## Problem to work on
Pick out and copy every line in the data below that contains the word "Heros". Capital and small letters must match.

## Material for this exercise

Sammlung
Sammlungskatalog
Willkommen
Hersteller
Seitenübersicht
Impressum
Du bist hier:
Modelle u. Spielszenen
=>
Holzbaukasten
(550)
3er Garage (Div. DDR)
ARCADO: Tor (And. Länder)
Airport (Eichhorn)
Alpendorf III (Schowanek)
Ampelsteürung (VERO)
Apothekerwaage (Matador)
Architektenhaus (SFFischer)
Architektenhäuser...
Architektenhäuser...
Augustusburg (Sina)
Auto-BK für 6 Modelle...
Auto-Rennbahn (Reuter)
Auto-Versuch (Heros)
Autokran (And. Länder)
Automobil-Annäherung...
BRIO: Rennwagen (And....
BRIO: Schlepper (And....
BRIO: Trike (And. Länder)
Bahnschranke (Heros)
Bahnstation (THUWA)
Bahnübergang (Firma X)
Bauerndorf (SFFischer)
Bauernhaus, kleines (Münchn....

--

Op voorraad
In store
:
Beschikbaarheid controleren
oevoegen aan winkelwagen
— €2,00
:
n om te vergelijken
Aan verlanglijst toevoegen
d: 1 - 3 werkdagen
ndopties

==

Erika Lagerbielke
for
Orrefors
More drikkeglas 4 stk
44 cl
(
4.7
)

## Exercise result
Auto-Versuch (Heros)
Bahnschranke (Heros)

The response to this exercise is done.